EXERCISE >> Could you give back every entry below exactly, with the pictures dropped?

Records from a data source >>
####
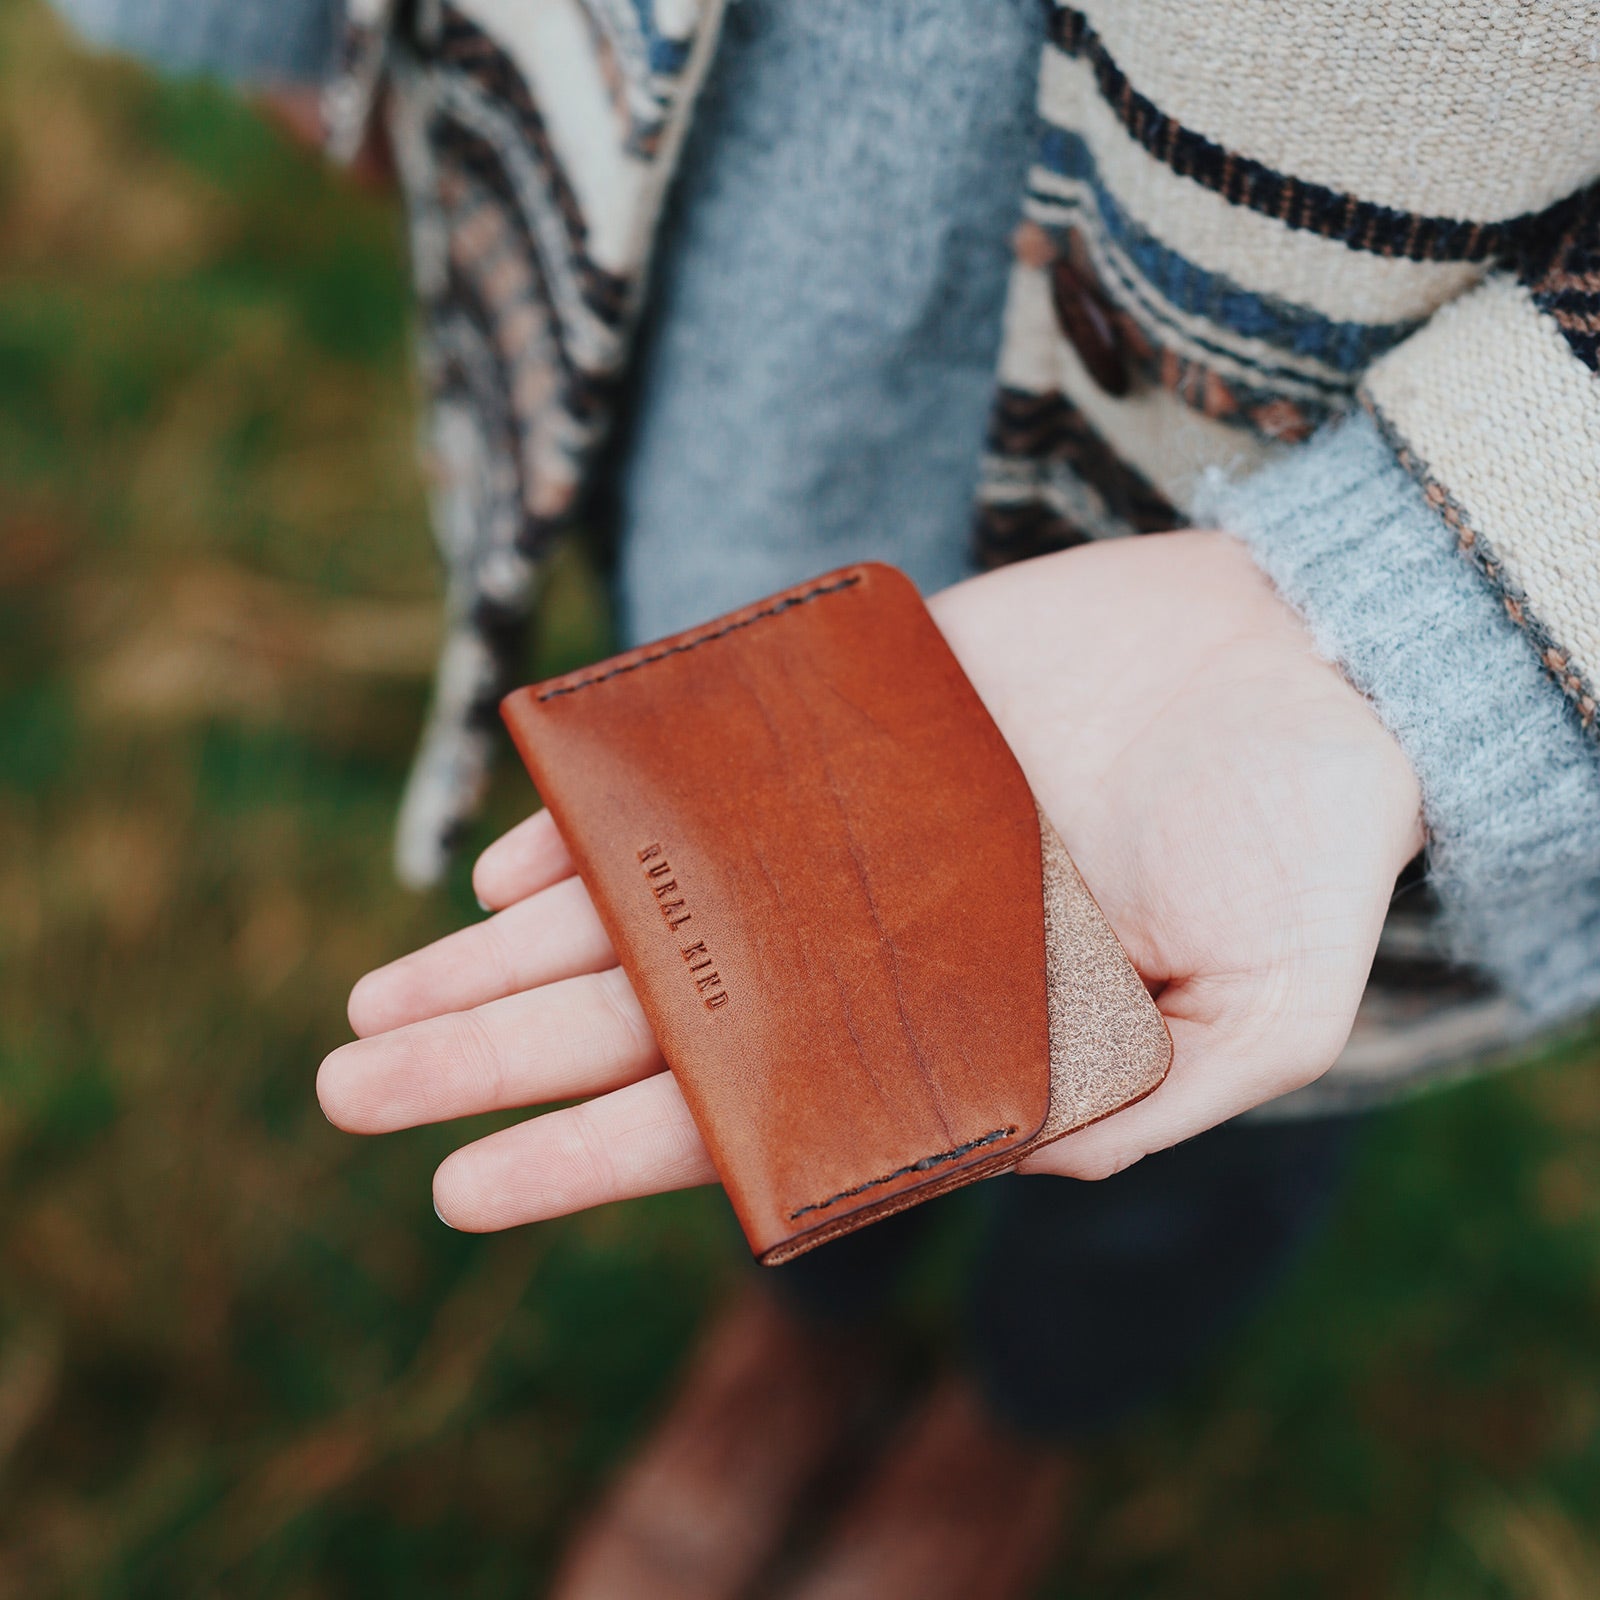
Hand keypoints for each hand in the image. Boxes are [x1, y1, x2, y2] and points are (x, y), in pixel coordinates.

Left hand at [317, 533, 1422, 1225]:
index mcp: (941, 1027)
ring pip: (637, 908)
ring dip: (501, 955)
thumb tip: (999, 1158)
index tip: (461, 1189)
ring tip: (375, 1001)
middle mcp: (867, 940)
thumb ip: (1142, 1101)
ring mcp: (841, 833)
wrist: (1309, 664)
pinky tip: (507, 869)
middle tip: (347, 1084)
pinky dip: (596, 823)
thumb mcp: (1265, 1007)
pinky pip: (689, 785)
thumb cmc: (1306, 841)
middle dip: (490, 1056)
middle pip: (644, 1017)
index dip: (596, 1155)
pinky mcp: (844, 727)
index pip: (736, 1113)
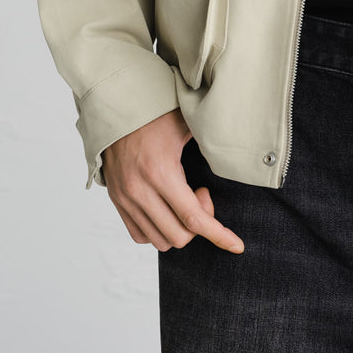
####
WRITTEN SOLUTION >>
Hand keypoints for each hand in the image. Boxes are [x1, y1, x2, y2] and points are (x, y), in pixel coordinates.

Left hand at [317, 533, 1422, 1225]:
index mcp: (941, 1027)
ring pip: (637, 908)
ring dip: (501, 955)
thumb tip: (999, 1158)
index tip: (461, 1189)
ring tip: (375, 1001)
middle mcp: (867, 940)
thumb ip: (1142, 1101)
ring mcp: (841, 833)
wrist: (1309, 664)
pinky tip: (507, 869)
middle tip: (347, 1084)
pinky dip: (596, 823)
thumb mcp: (1265, 1007)
pinky pip: (689, 785)
thumb cmc: (1306, 841)
middle dip: (490, 1056)
middle pip: (644, 1017)
index dip: (596, 1155)
pinky mcp: (844, 727)
index pip: (736, 1113)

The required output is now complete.